# Objective 1
Summarize the piece on benchmarking ETL pipelines in UiPath in two sentences.
# Objective 2
In the piece on benchmarking UiPath ETL pipelines, which two techniques did the author start by looking into?
# Objective 3
Resume the piece on benchmarking UiPath ETL pipelines after its last sentence.

# Quoted text
Benchmarking Extract Transform Load (ETL) pipelines in UiPath


Target audience: CoE Leads, RPA Solution Architects and RPA Developers


Reasons to perform such benchmarks in UiPath

  1. The UiPath forum gets a lot of queries regarding the use of Linq queries to mainpulate datatables. I see many developers have fallen for the myth that Linq queries are more performant than the standard Filter Datatable activity. I started of investigating the two aforementioned techniques, but I did want to share my experience with other tools which can outperform any standard UiPath datatable activity or Linq query. I thank @postwick for taking the lead and starting this discussion way back in 2021, and @ppr for helping us bust the myth.
  2. We are developers. If we do not adapt and learn new technologies we are redundant. If you or someone you know is looking for the best performing ETL (Extract, Transform, Load) flow, then they have to evaluate new tools to improve their efficiency.
  3. I started learning Rust and came across Polars crate and how good of a tool it can be for datatable manipulations. The developer of Polars ( Ritchie Vink) wrote about his benchmarking results in this blog and I was sold. I had to try it out.

# Record set
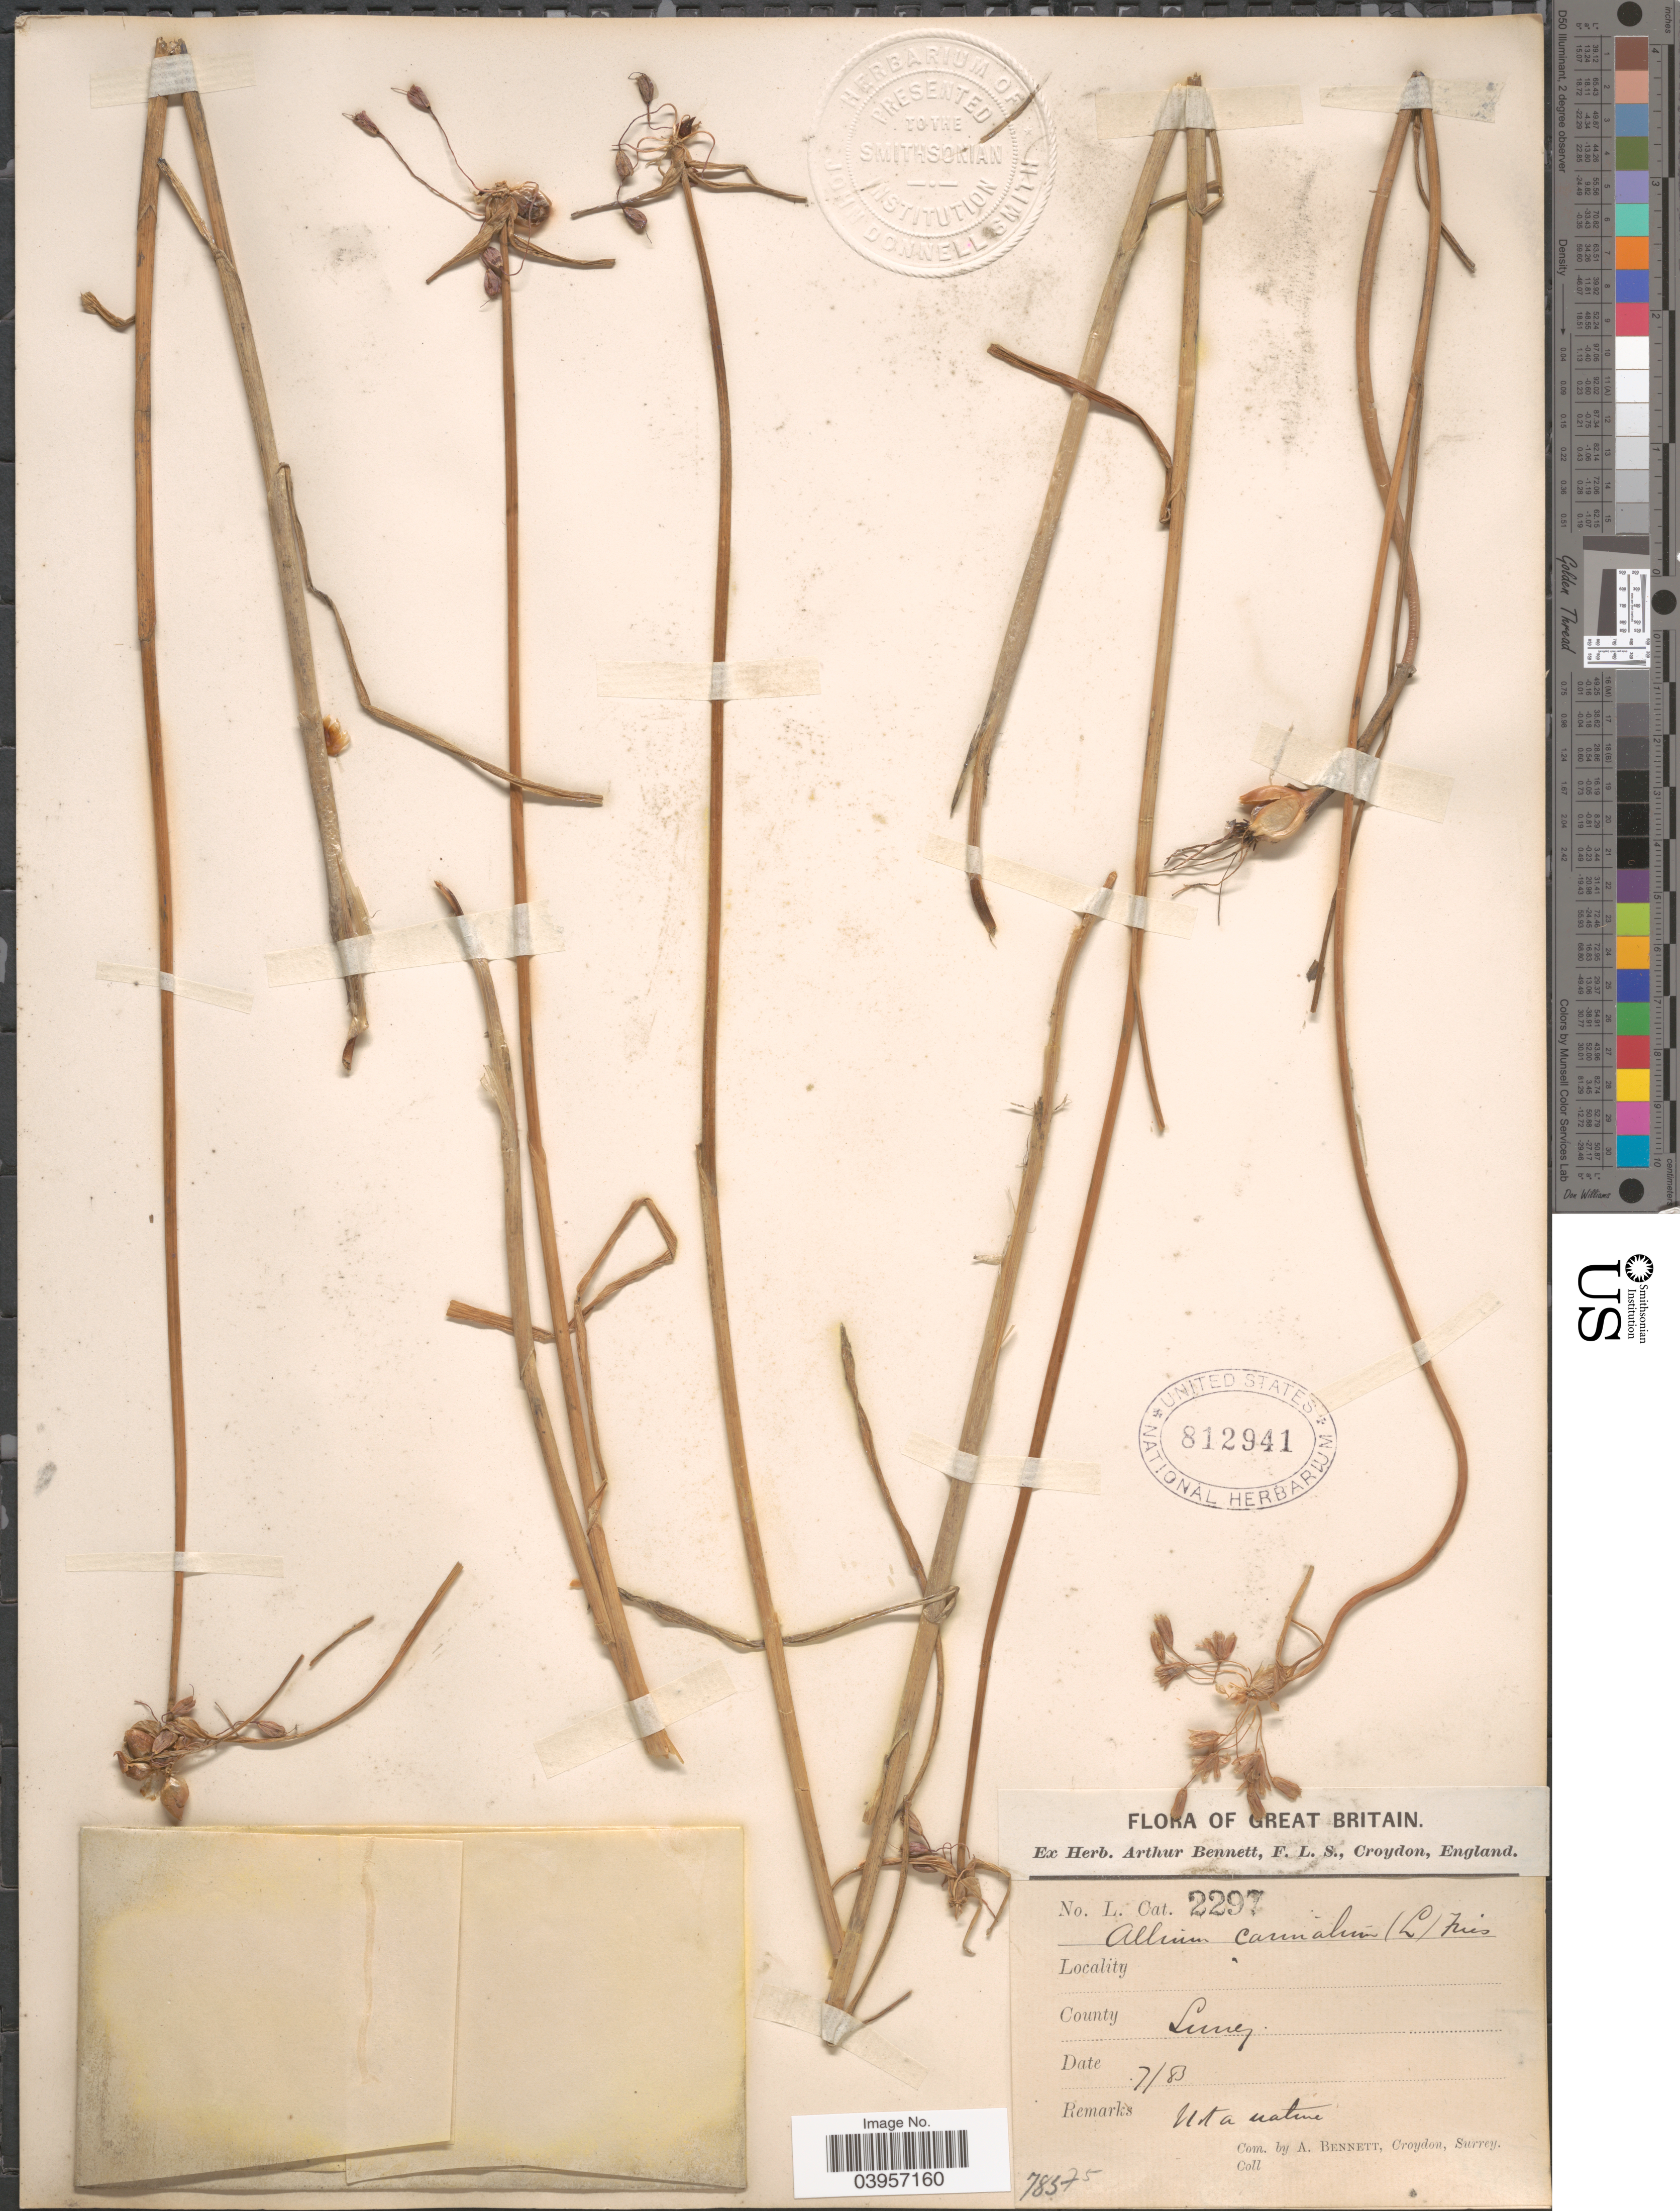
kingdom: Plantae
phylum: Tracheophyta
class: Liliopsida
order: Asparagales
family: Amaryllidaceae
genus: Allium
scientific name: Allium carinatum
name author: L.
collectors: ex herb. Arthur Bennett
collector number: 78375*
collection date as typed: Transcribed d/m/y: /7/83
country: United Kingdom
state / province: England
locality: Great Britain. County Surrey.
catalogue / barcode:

# Expected answer 1
The piece is for CoE leads, RPA solution architects and RPA developers, and it sets out why the author benchmarks ETL pipelines in UiPath. The author wants to test the common belief that Linq queries beat the standard Filter Datatable activity, share other tools that can do better than both, and encourage developers to keep learning, having been won over by the Polars crate after learning Rust.

# Expected answer 2
Linq queries and the standard Filter Datatable activity.

# Expected answer 3
  4. @StefanSchnell 's integration tutorial also motivated me to show how new tools can be integrated with UiPath without any prebuild libraries or official integrations. Through this post, I can contribute two more integrations (DuckDB and Rust) in addition to the ones mentioned in his tutorial
  5. Even if one of you readers gets motivated and uses some of these tools mentioned here, someday it might help reduce a large amount of robot processing time. There is a lot of potential time savings (without compromising maintainability and robustness) by using some of the newer tools in your automations.

Disclaimers

Disclaimers
  1. I am starting small. The first version of this benchmark was created during my vacation and on an old laptop on an Intel(R) Coreβ„’ i5-4210U CPU @ 1.70GHz with a mere 4GB RAM. Therefore, I have chosen the first benchmark to only test a filter transformation. There is no doubt, this test results would be blazing fast on current multi-core processors, specially the tools which take advantage of new high core count CPU architectures.
  2. I am not advocating against using Linq queries or Filter Datatable activity in UiPath Studio, but I do what the reader to know about newer techniques and allow them to make an informed decision. They (Filter Datatable and Linq queries) are still the easiest to start with as they are fully supported by UiPath, but if you are clearly focused only on performance, then they are not good enough in my view.
  3. In hindsight, I could have used the Testing Project template, but I started with a Windows Standard project in UiPath and did not wish to change it. However, this has not affected the time measurements made in this benchmark.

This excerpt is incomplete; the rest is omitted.